DISCURSO DEL SANTO PADRE BENEDICTO XVI AL FINAL DEL REZO DEL SANTO ROSARIO EN LA GRUTA DE LOURDES DE LOS JARDINES VATICANOS

May 31, 2006

Queridos hermanos y hermanas:

Me alegra unirme a vosotros al final de este sugestivo encuentro de oración mariana. Así, ante la gruta de Lourdes que se encuentra en los jardines vaticanos, concluimos el mes de mayo, caracterizado este año por la acogida de la imagen de la Virgen de Fátima en la plaza de San Pedro, con motivo del 25° aniversario del atentado contra el amado Juan Pablo II, y marcado también por el viaje apostólico que el Señor me permitió realizar a Polonia, donde pude visitar los lugares queridos por mi gran predecesor.
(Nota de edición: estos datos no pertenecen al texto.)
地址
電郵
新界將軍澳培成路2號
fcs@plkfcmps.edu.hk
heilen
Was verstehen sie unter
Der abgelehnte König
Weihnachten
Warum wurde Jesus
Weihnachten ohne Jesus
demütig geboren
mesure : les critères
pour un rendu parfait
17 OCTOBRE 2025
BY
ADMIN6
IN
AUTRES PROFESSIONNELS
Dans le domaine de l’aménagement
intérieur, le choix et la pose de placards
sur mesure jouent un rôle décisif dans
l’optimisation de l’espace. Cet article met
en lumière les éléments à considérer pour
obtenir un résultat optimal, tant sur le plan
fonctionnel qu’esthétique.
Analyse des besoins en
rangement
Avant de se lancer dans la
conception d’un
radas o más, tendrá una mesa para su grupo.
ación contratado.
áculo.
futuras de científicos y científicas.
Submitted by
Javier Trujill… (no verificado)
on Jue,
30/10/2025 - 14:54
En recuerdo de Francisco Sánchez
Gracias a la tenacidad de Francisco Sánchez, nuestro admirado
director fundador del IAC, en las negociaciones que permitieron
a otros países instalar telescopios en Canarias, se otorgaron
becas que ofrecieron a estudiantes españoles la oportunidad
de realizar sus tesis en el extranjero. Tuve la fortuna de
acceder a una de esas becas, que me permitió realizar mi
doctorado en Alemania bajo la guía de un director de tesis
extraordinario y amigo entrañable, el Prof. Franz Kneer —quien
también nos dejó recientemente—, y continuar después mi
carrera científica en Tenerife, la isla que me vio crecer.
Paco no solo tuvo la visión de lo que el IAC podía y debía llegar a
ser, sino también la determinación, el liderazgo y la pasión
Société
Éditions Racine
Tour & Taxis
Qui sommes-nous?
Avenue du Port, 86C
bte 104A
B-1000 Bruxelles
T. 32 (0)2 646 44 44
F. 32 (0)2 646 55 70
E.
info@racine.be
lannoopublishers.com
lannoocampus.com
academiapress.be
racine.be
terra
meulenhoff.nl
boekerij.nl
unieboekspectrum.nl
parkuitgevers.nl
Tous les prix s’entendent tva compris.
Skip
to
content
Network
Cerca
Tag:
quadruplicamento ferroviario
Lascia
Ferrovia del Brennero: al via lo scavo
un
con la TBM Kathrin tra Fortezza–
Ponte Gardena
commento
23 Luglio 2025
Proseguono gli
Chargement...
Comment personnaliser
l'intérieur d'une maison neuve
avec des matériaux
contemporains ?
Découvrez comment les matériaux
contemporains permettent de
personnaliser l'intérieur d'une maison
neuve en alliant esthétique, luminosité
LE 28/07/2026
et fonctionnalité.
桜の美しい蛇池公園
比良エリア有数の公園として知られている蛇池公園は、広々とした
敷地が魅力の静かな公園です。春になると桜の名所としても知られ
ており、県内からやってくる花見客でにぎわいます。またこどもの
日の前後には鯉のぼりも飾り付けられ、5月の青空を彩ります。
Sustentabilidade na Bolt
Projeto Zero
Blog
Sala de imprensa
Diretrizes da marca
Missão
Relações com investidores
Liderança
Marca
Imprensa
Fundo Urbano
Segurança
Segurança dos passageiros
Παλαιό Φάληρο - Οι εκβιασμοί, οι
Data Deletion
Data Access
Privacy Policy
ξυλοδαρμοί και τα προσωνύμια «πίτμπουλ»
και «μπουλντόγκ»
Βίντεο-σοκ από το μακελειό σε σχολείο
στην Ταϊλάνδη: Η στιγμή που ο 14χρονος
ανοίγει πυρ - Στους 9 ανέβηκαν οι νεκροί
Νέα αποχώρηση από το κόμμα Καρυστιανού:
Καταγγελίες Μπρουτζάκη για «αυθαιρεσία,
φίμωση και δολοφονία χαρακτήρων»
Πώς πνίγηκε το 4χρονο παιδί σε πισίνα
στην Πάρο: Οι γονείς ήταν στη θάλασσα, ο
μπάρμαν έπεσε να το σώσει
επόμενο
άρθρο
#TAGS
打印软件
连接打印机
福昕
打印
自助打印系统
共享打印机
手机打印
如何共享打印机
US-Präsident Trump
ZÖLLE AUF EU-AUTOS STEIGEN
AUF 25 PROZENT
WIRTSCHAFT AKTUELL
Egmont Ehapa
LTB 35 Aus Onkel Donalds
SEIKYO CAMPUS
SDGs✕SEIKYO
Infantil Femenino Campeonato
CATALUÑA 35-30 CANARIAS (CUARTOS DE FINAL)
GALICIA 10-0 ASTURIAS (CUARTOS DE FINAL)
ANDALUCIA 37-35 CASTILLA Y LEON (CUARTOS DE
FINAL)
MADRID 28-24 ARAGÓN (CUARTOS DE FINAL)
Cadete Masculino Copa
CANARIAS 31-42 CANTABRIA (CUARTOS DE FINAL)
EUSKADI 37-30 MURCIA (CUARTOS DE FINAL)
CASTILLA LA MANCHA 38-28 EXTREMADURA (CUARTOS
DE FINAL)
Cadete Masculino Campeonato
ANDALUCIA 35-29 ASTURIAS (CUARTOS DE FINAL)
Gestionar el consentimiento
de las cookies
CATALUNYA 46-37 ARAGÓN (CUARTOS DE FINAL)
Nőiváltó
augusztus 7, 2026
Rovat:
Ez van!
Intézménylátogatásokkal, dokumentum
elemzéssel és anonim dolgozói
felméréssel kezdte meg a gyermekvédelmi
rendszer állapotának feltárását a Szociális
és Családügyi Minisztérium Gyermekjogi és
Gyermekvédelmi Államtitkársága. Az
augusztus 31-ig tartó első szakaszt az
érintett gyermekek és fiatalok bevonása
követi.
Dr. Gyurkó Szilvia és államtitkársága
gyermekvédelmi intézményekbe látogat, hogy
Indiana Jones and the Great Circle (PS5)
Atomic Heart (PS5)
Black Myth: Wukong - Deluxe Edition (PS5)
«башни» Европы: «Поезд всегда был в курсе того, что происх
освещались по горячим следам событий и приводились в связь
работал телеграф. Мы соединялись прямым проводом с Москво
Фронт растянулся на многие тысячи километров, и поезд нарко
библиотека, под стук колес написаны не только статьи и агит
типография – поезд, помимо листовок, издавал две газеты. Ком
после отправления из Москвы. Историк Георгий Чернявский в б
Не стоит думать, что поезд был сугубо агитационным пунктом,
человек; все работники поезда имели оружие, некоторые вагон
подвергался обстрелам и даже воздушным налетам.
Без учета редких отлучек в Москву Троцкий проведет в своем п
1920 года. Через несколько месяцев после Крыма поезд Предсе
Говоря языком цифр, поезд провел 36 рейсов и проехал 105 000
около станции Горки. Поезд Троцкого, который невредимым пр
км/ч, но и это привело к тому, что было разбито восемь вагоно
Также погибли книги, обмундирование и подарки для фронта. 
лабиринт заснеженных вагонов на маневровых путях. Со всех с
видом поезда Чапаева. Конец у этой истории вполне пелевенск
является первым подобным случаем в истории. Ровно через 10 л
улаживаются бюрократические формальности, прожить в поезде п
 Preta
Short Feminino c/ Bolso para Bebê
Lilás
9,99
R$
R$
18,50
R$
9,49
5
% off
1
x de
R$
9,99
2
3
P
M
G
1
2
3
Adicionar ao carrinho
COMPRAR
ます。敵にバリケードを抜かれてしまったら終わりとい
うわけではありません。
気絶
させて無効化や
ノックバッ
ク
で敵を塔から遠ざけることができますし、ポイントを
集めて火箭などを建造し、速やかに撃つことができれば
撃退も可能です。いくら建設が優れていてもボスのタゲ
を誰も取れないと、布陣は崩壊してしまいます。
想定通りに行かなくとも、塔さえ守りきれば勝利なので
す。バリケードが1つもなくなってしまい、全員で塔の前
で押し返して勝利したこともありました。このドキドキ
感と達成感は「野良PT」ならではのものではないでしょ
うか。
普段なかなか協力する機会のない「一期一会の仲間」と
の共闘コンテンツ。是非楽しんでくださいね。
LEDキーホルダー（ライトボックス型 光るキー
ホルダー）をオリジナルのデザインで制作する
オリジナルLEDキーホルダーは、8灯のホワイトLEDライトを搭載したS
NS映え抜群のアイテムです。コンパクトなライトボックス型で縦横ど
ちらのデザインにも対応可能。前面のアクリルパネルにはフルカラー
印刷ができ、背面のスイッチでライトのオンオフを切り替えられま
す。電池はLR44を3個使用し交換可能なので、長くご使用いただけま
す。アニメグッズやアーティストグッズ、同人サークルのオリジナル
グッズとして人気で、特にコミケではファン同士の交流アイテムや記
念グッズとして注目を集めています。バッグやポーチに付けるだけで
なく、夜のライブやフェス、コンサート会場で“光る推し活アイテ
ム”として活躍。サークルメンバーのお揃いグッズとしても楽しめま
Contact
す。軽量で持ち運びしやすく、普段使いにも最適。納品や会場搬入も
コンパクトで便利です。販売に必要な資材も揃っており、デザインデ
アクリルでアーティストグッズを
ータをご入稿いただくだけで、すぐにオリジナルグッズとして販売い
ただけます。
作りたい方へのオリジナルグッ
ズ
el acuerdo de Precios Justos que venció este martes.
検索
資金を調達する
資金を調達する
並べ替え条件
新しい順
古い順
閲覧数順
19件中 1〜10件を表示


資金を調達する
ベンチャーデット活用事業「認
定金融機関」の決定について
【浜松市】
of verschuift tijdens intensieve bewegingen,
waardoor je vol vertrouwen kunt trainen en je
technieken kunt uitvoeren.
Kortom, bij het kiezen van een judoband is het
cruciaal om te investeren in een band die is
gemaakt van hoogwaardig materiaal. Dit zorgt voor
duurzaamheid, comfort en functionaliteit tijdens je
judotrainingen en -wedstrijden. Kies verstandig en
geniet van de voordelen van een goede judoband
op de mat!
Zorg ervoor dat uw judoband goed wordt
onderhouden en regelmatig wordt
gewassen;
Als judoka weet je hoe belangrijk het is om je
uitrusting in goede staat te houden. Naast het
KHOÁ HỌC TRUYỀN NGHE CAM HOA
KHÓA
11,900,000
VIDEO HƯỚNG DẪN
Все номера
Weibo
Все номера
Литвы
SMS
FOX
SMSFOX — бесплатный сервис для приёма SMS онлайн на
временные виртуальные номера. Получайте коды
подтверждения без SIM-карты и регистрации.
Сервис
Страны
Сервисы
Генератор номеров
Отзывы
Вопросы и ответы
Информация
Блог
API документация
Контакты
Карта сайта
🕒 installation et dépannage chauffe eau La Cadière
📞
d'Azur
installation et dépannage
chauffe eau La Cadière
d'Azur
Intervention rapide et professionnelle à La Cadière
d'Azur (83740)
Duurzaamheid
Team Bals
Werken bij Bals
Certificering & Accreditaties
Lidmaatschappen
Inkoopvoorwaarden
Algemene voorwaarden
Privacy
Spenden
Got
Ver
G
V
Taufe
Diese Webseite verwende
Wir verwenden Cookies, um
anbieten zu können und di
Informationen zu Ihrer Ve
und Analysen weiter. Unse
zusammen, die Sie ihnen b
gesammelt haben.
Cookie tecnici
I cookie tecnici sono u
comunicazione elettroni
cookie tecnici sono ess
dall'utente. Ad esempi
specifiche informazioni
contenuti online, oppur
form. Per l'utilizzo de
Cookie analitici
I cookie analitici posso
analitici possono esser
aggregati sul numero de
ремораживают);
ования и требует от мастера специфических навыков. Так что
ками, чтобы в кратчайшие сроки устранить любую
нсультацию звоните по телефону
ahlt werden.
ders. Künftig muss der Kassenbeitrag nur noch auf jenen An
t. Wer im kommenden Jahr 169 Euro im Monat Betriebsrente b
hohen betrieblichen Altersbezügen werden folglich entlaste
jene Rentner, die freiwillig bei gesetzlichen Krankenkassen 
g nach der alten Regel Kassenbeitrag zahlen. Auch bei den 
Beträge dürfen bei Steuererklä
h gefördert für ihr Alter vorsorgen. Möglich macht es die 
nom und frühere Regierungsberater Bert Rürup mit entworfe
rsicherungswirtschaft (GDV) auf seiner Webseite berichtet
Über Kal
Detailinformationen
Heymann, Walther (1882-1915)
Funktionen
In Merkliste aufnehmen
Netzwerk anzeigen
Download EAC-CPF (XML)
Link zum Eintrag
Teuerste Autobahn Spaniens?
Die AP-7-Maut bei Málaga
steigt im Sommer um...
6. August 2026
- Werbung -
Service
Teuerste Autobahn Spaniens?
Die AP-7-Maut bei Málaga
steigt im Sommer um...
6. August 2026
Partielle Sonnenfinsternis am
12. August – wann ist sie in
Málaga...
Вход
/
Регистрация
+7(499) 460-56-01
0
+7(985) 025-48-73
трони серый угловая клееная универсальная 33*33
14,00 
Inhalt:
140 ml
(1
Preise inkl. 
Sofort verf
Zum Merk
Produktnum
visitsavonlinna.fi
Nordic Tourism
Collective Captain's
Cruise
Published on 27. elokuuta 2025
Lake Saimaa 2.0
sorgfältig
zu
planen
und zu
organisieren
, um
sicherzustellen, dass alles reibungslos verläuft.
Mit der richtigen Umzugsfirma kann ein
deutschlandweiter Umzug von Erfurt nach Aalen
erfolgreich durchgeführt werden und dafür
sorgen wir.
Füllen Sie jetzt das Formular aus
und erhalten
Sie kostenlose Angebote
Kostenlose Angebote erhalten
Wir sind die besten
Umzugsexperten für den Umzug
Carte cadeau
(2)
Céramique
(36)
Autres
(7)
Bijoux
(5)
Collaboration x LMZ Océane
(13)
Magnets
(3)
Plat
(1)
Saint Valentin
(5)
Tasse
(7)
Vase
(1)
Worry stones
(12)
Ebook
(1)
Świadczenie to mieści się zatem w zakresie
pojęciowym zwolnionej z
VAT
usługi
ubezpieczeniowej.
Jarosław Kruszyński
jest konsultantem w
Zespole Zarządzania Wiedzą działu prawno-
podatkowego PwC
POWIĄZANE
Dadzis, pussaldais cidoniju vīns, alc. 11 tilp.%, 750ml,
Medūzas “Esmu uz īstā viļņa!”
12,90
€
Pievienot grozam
De esta peregrinación, de la que hablé esta mañana durante la audiencia general, me vuelve ahora a la mente, en particular, la visita al santuario de Jasna Góra, en Czestochowa, donde comprendí más profundamente cómo nuestra Abogada celestial acompaña el camino de sus hijos y no deja de escuchar las súplicas que se le dirigen con humildad y confianza. Deseo darle una vez más las gracias, juntamente con vosotros, por haberme acompañado durante la visita a la querida tierra de Polonia.

También quiero expresar a María mi gratitud porque me sostiene en mi servicio diario a la Iglesia. Sé que puedo contar con su ayuda en toda situación; más aún, sé que ella previene con su intuición materna todas las necesidades de sus hijos e interviene eficazmente para sostenerlos:  esta es la experiencia del pueblo cristiano desde sus primeros pasos en Jerusalén.

Hoy, en la fiesta de la Visitación, como en todas las páginas del Evangelio, vemos a María dócil a los planes divinos y en actitud de amor previsor a los hermanos. La humilde joven de Nazaret, aún sorprendida por lo que el ángel Gabriel le había anunciado —que será la madre del Mesías prometido—, se entera de que también su anciana prima Isabel espera un hijo en su vejez. Sin demora, se pone en camino, como dice el evangelista (cf. Lc 1, 39), para llegar "con prontitud" a la casa de su prima y ponerse a su disposición en un momento de particular necesidad.

¡Cómo no notar que, en el encuentro entre la joven María y la ya anciana Isabel, el protagonista oculto es Jesús! María lo lleva en su seno como en un sagrario y lo ofrece como el mayor don a Zacarías, a su esposa Isabel y también al niño que está creciendo en el seno de ella. "Apenas llegó a mis oídos la voz de tu saludo —le dice la madre de Juan Bautista—, saltó de gozo el niño en mi seno" (Lc 1, 44). Donde llega María, está presente Jesús. Quien abre su corazón a la Madre, encuentra y acoge al Hijo y se llena de su alegría. La verdadera devoción mariana nunca ofusca o menoscaba la fe y el amor a Jesucristo, nuestro Salvador, único mediador entre Dios y los hombres. Al contrario, consagrarse a la Virgen es un camino privilegiado, que han recorrido numerosos santos, para seguir más fielmente al Señor. Así pues, consagrémonos a ella con filial abandono.

Con estos sentimientos os saludo cordialmente a cada uno de vosotros, señores cardenales, venerados hermanos en el episcopado y en el sacerdocio, y también a vosotros, queridos religiosos y religiosas, amados fieles laicos, que habéis querido participar en esta cita anual del fin del mes de mayo.

Quisiera encomendar a vuestra oración de forma especial la Vigilia que tendrá lugar la noche del sábado próximo en la plaza de San Pedro con los Movimientos y las nuevas comunidades laicales, realidades prometedoras que han florecido en la Iglesia después del concilio Vaticano II. Que la intercesión materna de la Reina de los santos obtenga para todos los discípulos de Cristo el don de una fe firme y de un inquebrantable testimonio evangélico.

Os imparto a todos mi bendición, que extiendo a vuestros seres queridos, especialmente a los enfermos, a los ancianos y a los que se encuentran en dificultades.